2ème Chambre, 24 avril 2025 — 23/01130
Texte intégral
COUR D'APPEL DE BASSE-TERRE
2ème CHAMBRE CIVILE
ARRET N° 223 DU 24 AVRIL 2025
N° RG 23/01130 -
N° Portalis DBV7-V-B7H-DUBC
Décision déférée à la cour : jugement du juge des contentieux de la protection du tribunal de proximité de Saint Martin et Saint-Barthélémy en date du 30 juin 2023, dans une instance enregistrée sous le n° 11-23-000005
APPELANT :
Monsieur [L] [T]
[Adresse 1]
face à Mme [J] [R]
[Localité 3]
Représenté par Me Serge BILLE, avocat au barreau de GUADELOUPE/ST MARTIN/ST BART
INTIMEE :
Madame [C] [E]
[Adresse 2]
[Adresse 2]
[Localité 3]
Représentée par Me Elsa KAMMERER, avocate au barreau de GUADELOUPE/ST MARTIN/ST BART
Assistée de Me Miguelita GASPARDO, avocate au barreau de MARTINIQUE
COMPOSITION DE LA COUR
En application des dispositions de l'article 805 du code de procédure civile, l'affaire a été débattue le 27 janvier 2025, en audience publique, les avocats ne s'y étant pas opposé, devant Monsieur Frank Robail,chargé du rapport.

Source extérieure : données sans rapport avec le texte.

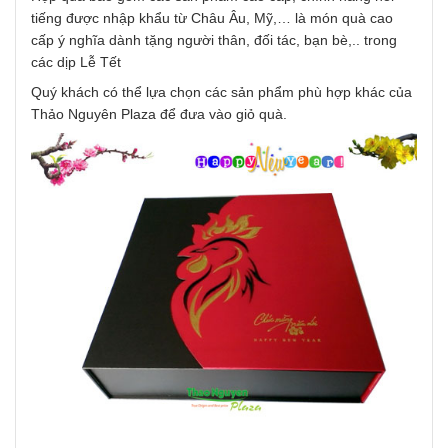
tiếng được nhập khẩu từ Châu Âu, Mỹ,… là món quà cao
cấp ý nghĩa dành tặng người thân, đối tác, bạn bè,.. trong
các dịp Lễ Tết
Quý khách có thể lựa chọn các sản phẩm phù hợp khác của
Thảo Nguyên Plaza để đưa vào giỏ quà.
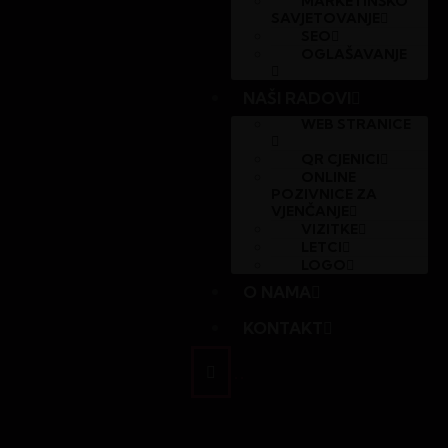
MARKETINŠKO
SAVJETOVANJE
SEO
OGLAŠAVANJE
NAŠI RADOVI
WEB STRANICE
QR CJENICI
ONLINE
POZIVNICE ZA
VJENČANJE
VIZITKE
LETCI
LOGO
O NAMA
KONTAKT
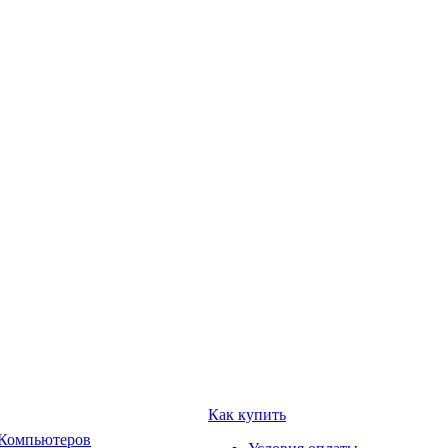
Как купить
 Компьютеров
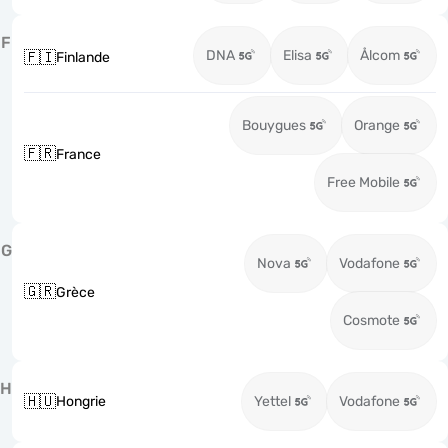
F
DNA
Elisa
Ålcom
🇫🇮
Finlande
Bouygues
Orange
🇫🇷
France
Free Mobile
G
Nova
Vodafone
🇬🇷
Grèce
Cosmote
H
🇭🇺
Hongrie
Yettel
Vodafone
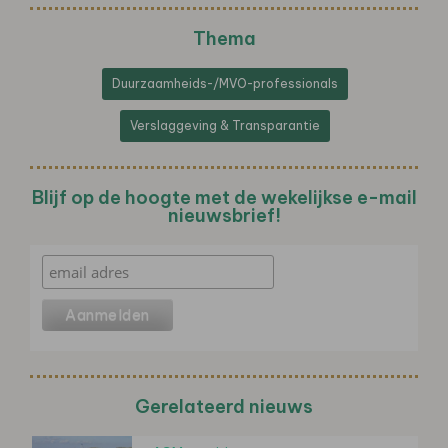
Thema
Duurzaamheids-/MVO-professionals
Verslaggeving & Transparantie
Blijf op de hoogte met de wekelijkse e-mail
nieuwsbrief!
Gerelateerd nieuws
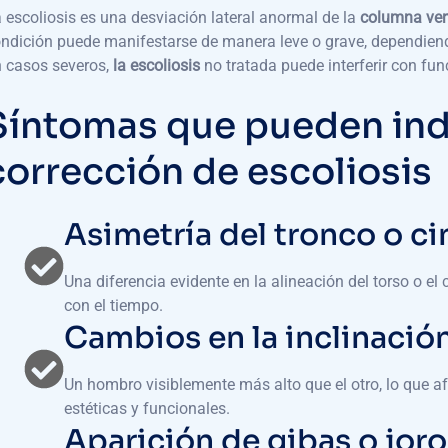
 escoliosis es una desviación lateral anormal de la
columna ver
ndición puede manifestarse de manera leve o grave, dependiendo
 casos severos,
la escoliosis
no tratada puede interferir con fun
Síntomas que pueden ind
corrección de escoliosis
Asimetría del tronco o ci
Una diferencia evidente en la alineación del torso o e
con el tiempo.
Cambios en la inclinació
Un hombro visiblemente más alto que el otro, lo que af
estéticas y funcionales.
Aparición de gibas o jor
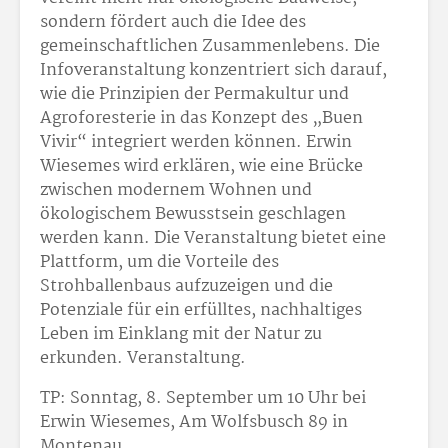
sondern fördert auch die Idee des
gemeinschaftlichen Zusammenlebens. Die
Infoveranstaltung konzentriert sich darauf,
wie die Prinzipien der Permakultur und
Agroforesterie in das Konzept des „Buen
Vivir“ integriert werden können. Erwin
Wiesemes wird erklären, wie eine Brücke
zwischen modernem Wohnen und
ökologischem Bewusstsein geschlagen
werden kann. Die Veranstaltung bietet eine
Plattform, um die Vorteile des
Strohballenbaus aufzuzeigen und die
Potenziale für ein erfülltes, nachhaltiges
Leben im Einklang mit der Natur zu
erkunden. Veranstaltung.
TP: Sonntag, 8. September um 10 Uhr bei
Erwin Wiesemes, Am Wolfsbusch 89 in
Montenau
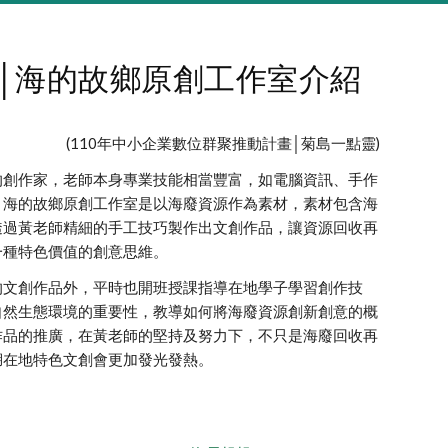
│海的故鄉原創工作室介紹
(110年中小企業數位群聚推動計畫│菊島一點靈)
的創作家，老師本身專業技能相當豐富，如電腦資訊、手作
，海的故鄉原創工作室是以海廢資源作為素材，素材包含海
透過黃老師精細的手工技巧製作出文創作品，讓資源回收再
一種特色價值的創意思維。
的文創作品外，平時也開班授課指導在地學子學習創作技
自然生態環境的重要性，教導如何將海廢資源創新創意的概
作品的推廣，在黃老師的堅持及努力下，不只是海廢回收再
湖在地特色文創會更加發光發熱。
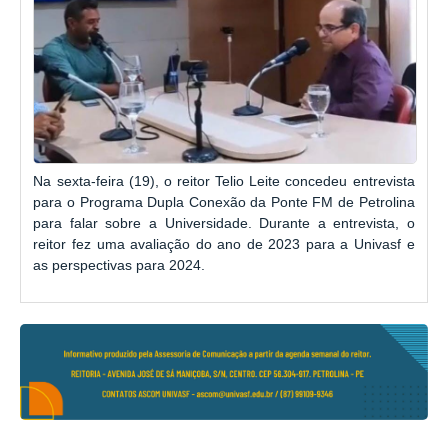
Na sexta-feira (19), o reitor Telio Leite concedeu entrevista
para o Programa Dupla Conexão da Ponte FM de Petrolina
para falar sobre a Universidade. Durante a entrevista, o
reitor fez uma avaliação do ano de 2023 para a Univasf e
as perspectivas para 2024.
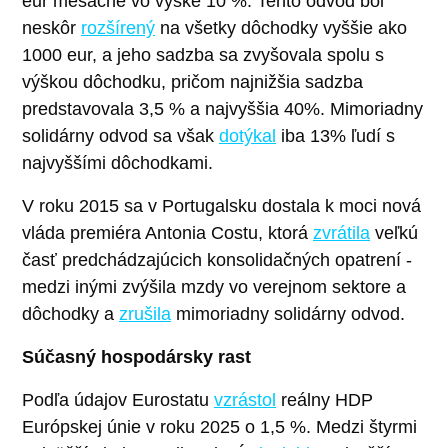
eur mesačne vo výške 10 %. Tento odvod bol
neskôr
rozšírený
na všetky dôchodky vyššie ako
1000 eur, a jeho sadzba sa zvyšovala spolu s
výškou dôchodku, pričom najnižšia sadzba
predstavovala 3,5 % a najvyššia 40%. Mimoriadny
solidárny odvod sa však
dotýkal
iba 13% ľudí s
najvyššími dôchodkami.
V roku 2015 sa v Portugalsku dostala k moci nová
vláda premiéra Antonia Costu, ktorá
zvrátila
veľkú
časť predchádzajúcich konsolidačných opatrení -
medzi inými zvýšila mzdy vo verejnom sektore a
dôchodky a
zrušila
mimoriadny solidárny odvod.
Súčasný hospodársky rast
Podľa údajov Eurostatu
vzrástol
reálny HDP
Európskej únie v roku 2025 o 1,5 %. Medzi štyrmi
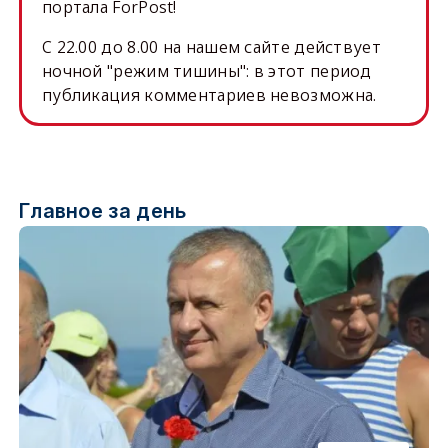
портала ForPost!
C 22.00 до 8.00 на нашем сайте действует
ночной "режим тишины": в этот период
публикация комментариев невозможна.
Главное за день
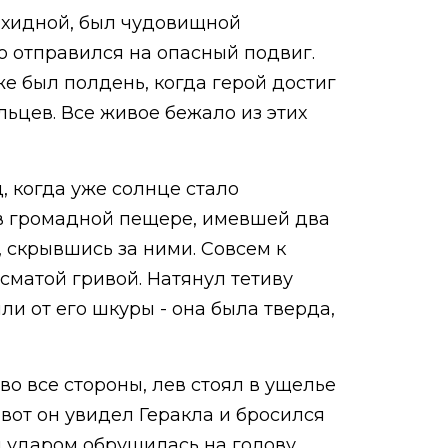
 Ехидной, был чудовищной
о отправился на опасный подвиг.
же был полдень, когда герой достиг
льцев. Все живое бежало из этих
, когда уже солнце стало
 в громадной пещере, имевшей два
 скрывшись за ними. Совсем к
сматой гривой. Натянул тетиву
или от его шкуры - она была тверда,
во все стороны, лев стоял в ущелье
 вот он увидел Геракла и бросился
 ударом обрушилась на голову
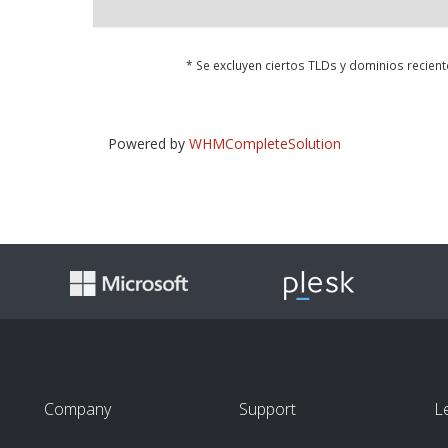
* Se excluyen ciertos TLDs y dominios recie
Powered by
WHMCompleteSolution
Company
Support
L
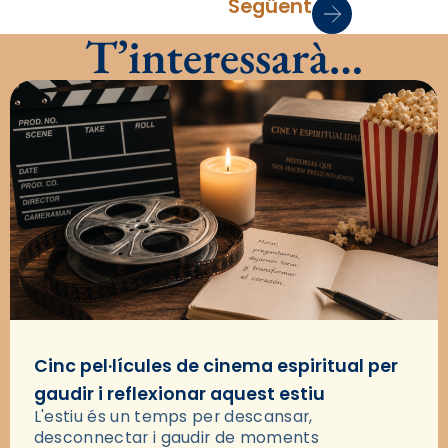
Següent
T’interessarà…
Cinc pel·lícules de cinema espiritual per
gaudir i reflexionar aquest estiu
L'estiu és un temps per descansar,
desconnectar i gaudir de moments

Ce magistrat a rendu compte des plaidoiries dans le délibéré de la Cour, composée de :
M. Frank Robail, président de chambre,
Mme Annabelle Clédat, conseillère,
Mme Aurélia Bryl, conseillère
Les parties ont été avisées à l'issue des débats que l'arrêt serait prononcé par sa mise à disposition au greffe de la cour le 24 avril 2025.
GREFFIER
Lors des débats et du prononcé : Mme Sonia Vicino, greffière.
ARRET :
- contradictoire, prononcé publiquement par mise à disposition de l'arrêt au greffe de la cour, les parties en ayant été préalablement avisées conformément à l'article 450 alinéa 2 du code de procédure civile.
- signé par M. Frank Robail, président, et par Mme Sonia Vicino, greffière, à laquelle la décision a été remise par le magistrat signataire.
FAITS ET PROCEDURE
Par acte sous seing privé du 31 janvier 2017, Mme [C] [E] a donné à bail à M. [L] [T] un local non meublé à usage d'habitation situé [Adresse 1], moyennant un loyer mensuel de 450 euros.
Le 15 juillet 2019, la bailleresse a adressé au locataire un congé pour reprise à effet du 31 janvier 2020, en indiquant qu'elle rentrait s'installer définitivement à [Localité 3] et qu'elle voulait reprendre possession de sa maison et de son terrain.
Elle lui a adressé un nouveau courrier en ce sens le 14 avril 2021.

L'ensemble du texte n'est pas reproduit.